- Exercise requirements
Set out exactly every line of the entries below, starting at the line that holds "52 280 8.70" and stopping after the line that holds "283 11 40.94".

▶

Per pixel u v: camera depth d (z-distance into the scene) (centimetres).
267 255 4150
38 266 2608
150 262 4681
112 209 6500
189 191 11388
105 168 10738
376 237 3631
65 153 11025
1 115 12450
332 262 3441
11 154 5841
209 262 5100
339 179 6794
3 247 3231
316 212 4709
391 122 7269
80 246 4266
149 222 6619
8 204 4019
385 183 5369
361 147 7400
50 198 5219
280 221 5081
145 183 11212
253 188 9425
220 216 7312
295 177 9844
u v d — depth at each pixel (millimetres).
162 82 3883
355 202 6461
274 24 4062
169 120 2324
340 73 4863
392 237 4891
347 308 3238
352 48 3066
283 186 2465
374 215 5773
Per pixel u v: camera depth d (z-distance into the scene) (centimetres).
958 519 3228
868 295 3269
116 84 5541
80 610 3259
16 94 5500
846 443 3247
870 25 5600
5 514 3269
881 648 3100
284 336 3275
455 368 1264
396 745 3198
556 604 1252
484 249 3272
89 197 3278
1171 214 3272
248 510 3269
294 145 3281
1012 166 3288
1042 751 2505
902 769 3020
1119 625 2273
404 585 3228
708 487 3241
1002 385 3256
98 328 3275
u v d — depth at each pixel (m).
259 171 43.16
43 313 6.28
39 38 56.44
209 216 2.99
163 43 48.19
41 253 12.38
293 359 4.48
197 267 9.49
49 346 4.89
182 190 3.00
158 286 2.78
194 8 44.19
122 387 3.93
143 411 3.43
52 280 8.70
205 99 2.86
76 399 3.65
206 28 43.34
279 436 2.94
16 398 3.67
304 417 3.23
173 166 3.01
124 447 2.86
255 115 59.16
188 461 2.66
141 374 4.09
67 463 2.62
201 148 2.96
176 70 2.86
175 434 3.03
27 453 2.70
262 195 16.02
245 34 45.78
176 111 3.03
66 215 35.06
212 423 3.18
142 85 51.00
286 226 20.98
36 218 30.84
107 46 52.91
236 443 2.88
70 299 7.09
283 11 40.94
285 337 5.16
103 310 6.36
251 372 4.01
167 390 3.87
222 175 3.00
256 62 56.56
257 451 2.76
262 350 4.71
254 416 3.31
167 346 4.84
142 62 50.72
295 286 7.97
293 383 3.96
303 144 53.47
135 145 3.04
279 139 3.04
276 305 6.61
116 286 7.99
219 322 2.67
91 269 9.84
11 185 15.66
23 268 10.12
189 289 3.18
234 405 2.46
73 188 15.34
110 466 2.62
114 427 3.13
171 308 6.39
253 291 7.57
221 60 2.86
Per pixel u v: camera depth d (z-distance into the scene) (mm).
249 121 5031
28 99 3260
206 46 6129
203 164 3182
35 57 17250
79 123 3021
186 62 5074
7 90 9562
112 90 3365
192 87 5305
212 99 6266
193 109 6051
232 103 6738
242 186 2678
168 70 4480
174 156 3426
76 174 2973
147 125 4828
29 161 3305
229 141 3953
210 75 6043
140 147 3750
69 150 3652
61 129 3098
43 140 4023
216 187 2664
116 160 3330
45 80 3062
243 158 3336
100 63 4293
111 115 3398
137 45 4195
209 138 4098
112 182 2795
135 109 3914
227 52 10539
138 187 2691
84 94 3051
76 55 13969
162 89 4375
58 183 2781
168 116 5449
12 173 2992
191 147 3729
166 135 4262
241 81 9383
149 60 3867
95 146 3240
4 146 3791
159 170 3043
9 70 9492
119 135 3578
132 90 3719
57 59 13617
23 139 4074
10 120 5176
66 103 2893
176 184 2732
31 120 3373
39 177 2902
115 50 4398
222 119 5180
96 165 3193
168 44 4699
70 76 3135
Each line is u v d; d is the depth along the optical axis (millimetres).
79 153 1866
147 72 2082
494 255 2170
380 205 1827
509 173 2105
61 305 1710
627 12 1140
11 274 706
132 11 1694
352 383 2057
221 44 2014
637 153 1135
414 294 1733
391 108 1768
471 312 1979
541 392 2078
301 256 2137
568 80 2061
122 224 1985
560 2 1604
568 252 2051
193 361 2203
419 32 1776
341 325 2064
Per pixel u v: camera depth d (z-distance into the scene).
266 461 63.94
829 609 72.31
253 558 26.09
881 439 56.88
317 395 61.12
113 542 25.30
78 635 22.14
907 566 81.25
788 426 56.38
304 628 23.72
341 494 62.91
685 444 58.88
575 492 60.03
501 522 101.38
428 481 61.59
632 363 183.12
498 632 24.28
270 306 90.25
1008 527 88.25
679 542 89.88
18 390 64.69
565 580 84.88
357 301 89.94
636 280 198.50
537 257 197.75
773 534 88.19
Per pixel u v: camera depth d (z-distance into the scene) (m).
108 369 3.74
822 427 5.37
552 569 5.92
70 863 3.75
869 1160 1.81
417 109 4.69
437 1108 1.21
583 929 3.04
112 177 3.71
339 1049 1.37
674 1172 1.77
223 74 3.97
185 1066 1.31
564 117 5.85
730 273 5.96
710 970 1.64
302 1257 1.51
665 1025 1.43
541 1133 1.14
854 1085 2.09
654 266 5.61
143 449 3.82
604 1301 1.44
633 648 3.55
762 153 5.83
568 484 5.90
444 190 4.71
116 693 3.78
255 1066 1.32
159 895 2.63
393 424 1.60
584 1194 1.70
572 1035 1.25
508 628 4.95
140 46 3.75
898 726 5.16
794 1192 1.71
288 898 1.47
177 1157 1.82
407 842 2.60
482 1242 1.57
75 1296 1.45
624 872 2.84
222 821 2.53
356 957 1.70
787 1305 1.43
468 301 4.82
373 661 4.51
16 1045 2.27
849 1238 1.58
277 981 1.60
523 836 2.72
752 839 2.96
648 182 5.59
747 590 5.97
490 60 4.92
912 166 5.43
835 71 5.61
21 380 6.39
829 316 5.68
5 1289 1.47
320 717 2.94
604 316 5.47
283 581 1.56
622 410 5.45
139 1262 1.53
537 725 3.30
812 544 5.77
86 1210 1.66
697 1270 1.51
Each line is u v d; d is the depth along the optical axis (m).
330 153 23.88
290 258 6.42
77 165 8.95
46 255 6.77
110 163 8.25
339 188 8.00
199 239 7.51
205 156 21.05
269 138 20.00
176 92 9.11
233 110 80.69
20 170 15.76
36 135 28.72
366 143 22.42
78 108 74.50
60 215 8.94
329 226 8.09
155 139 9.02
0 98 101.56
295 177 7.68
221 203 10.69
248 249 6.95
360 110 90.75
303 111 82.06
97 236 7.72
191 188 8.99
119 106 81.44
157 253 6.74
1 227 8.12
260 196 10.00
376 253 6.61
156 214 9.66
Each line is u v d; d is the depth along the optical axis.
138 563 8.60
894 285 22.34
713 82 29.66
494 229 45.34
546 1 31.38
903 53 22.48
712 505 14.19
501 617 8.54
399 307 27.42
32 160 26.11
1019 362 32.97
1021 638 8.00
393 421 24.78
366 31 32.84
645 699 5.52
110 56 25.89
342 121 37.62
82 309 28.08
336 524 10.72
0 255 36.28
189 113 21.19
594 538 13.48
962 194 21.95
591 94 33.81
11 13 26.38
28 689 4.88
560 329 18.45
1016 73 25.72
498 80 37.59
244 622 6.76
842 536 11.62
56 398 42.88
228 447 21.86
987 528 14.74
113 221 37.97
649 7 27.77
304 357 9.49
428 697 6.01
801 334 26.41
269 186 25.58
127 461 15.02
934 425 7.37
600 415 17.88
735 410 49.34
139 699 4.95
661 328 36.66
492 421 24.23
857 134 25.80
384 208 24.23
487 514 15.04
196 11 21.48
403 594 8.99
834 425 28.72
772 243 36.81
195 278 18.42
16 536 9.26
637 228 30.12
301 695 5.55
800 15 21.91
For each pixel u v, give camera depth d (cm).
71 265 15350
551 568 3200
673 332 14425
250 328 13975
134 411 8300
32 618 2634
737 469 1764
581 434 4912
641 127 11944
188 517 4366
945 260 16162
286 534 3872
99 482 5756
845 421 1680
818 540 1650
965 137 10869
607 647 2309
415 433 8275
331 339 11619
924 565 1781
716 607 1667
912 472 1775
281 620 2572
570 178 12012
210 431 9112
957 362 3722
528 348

◀

- Finished task
52 280 8.70
205 99 2.86
76 399 3.65
206 28 43.34
279 436 2.94
16 398 3.67
304 417 3.23
173 166 3.01
124 447 2.86
255 115 59.16
188 461 2.66
141 374 4.09
67 463 2.62
201 148 2.96
176 70 2.86
175 434 3.03
27 453 2.70
262 195 16.02
245 34 45.78
176 111 3.03
66 215 35.06
212 423 3.18
142 85 51.00
286 226 20.98
36 218 30.84
107 46 52.91
236 443 2.88
70 299 7.09
283 11 40.94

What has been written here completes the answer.